New research just published in the journal Nature say that plants, trees, and soil are absorbing carbon about 25 percent faster than scientists previously thought.
A team of scientists headed-up by Lisa Welp-Smith of the Scripps Institution of Oceanography have developed a new, more accurate, method of determining how much plants absorb and release carbon. The study estimates that global plant life take up between 150 billion and 175 billion metric tons of CO2 from the atmosphere each year, 25 to 45 percent more than the previous estimate of 120 billion metric tons annually.
The research is an important step for future climate models, emphasizing the vital role plant life plays in regulating the carbon cycle. But Welp-Smith cautions that the study is only a beginning and making conclusions about the exact nature of a carbon sink plants represent is “several steps beyond the paper.”
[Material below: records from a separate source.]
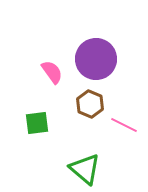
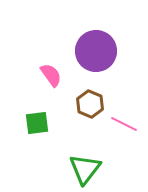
purple circle: moved 8 px up
pink semicircle: moved 1 px left, 3 px down
pink line: moved 1 px up
green triangle: rotated 28 degrees clockwise
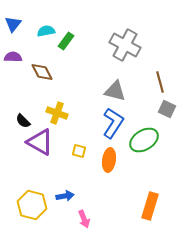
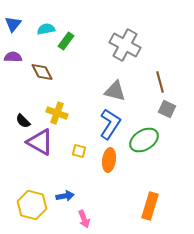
cyan semicircle: moved 2 px up
blue L-shape: moved 3 px left, 1 px down
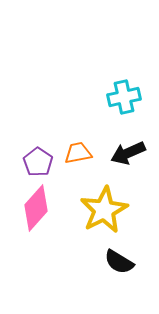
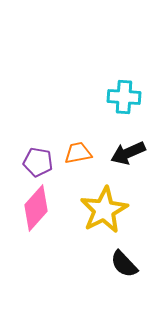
cyan cross: rotated 16 degrees clockwise
purple pentagon: rotated 24 degrees counterclockwise
black semicircle: moved 5 px right, 2 px down; rotated 16 degrees clockwise
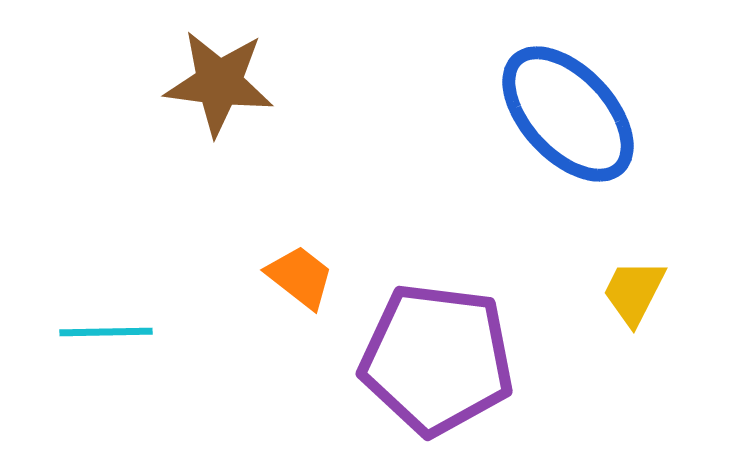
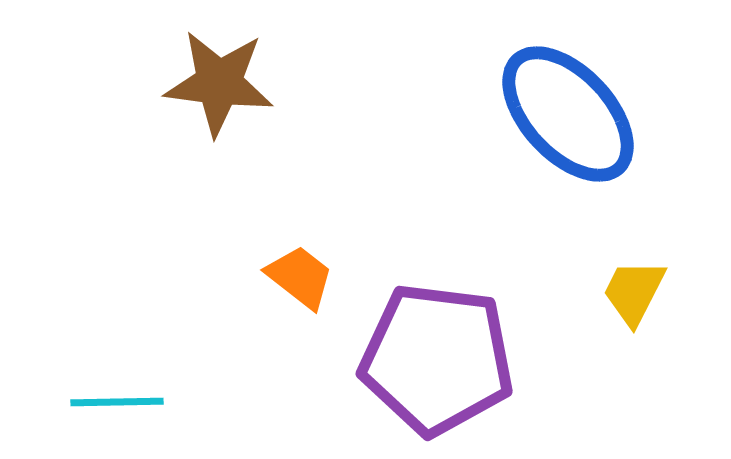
cyan line: moved 11 px right, 70 px down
“Just because there is more photosynthesis doesn’t mean there is necessarily a greater carbon sink from the land biosphere,” Welp-Smith said. “It means more CO2 is passing through plants, not that it actually stays there very long.”
Welp-Smith explained that plants burn some of the sugar produced in photosynthesis, producing energy the plants need to live and grow, but in the process release some of the absorbed CO2 back into the atmosphere. A process that may also be more rapid than previously thought, offsetting the increased rate of initial CO2 absorption.
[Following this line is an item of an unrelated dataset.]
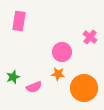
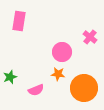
green star: moved 3 px left
pink semicircle: moved 2 px right, 3 px down
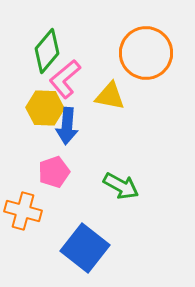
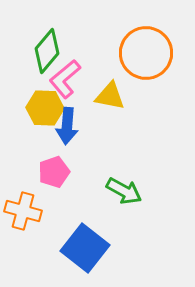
green arrow: moved 3 px right, 5 px down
But whatever determinations come from future studies, the research is important in helping scientists further understand and quantify the role of plants in the global carbon cycle.
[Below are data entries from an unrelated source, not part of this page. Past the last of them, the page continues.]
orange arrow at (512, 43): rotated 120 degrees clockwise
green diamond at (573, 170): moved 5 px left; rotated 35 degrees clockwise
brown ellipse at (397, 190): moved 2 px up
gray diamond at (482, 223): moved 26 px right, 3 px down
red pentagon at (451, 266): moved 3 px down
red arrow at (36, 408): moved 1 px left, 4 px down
“If we are right, and GPP needs to be revised upward by about 25 percent, it means that our fundamental understanding of how land plants function on the global scale is still a bit fluid,” Welp-Smith said.
Colin Anderson, an atmospheric chemist and co-author of the study, said the research increases our knowledge of “what’s really going on in the atmosphere.”
“It’s still too early to tell what the final impact of this will be on estimates of future climate change,” Allison said. “But by tying this down, it means that from now we will have a better constraint that might modify our understanding of what those future impacts could be.”